Un responsable judiciaire algérien, cité par le journal El Watan, indique en effet que l’Algérie doit auditionner « les responsables des services secrets français de l’époque ». « Tout comme de l’autre côté on veut entendre une vingtaine de personnes pour savoir ce qui s’est passé entre le 26 mars et le 30 mai 1996, tout comme du côté algérien, il est important que le juge sache ce qui a pu se passer entre la DGSE et les auteurs de l’enlèvement », a en effet déclaré une source au journal francophone. Une réponse au juge français chargé de cette affaire, Marc Trévidic. Mieux, la partie algérienne veut jouer d’égal à égal avec la justice française. Les juges algériens ne veulent donc pas confier l’autopsie des corps à une partie française. « Toute la procédure d’autopsie et d’expertise sera assurée par une équipe de médecins légistes algériens » et « bien évidement le juge français assistera à toutes les étapes, sans aucun problème », ont assuré les mêmes sources.

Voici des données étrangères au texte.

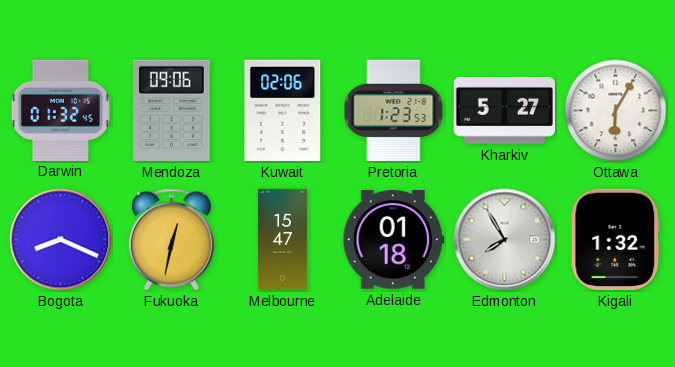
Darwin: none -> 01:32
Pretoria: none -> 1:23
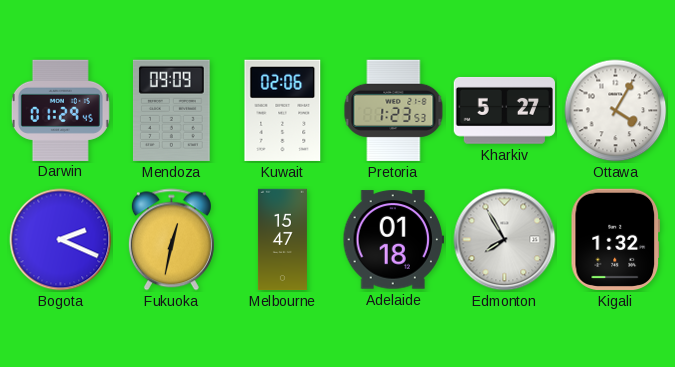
Darwin: 01:32 -> 01:29
Mendoza: 09:06 -> 09:09
Ottawa: 6:05 -> 4:05
Bogota: 8:19 -> 2:19
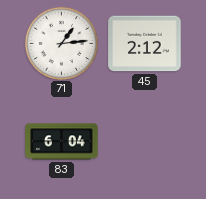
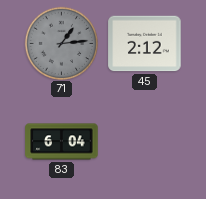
71 dial: white -> grey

Le juge français, Marc Trévidic, veut pouvoir venir en Algérie pour les suites de l’enquête sur la mort des sept moines de Tibhirine en mai 1996. Le meurtre a été revendiqué par le GIA (Groupe islamique armé), mais certains en France soupçonnent également « une bavure de l’armée algérienne ». Pourtant, des experts expliquent qu’une telle éventualité est impossible.

Kidnappés en mars 1996 à Tibhirine, sur les hauteurs de Médéa, les sept moins trappistes avaient été retrouvés, deux mois plus tard, assassinés près de Médéa. Seuls leurs corps ont été retrouvés et enterrés à Notre-Dame d’Afrique, à Alger.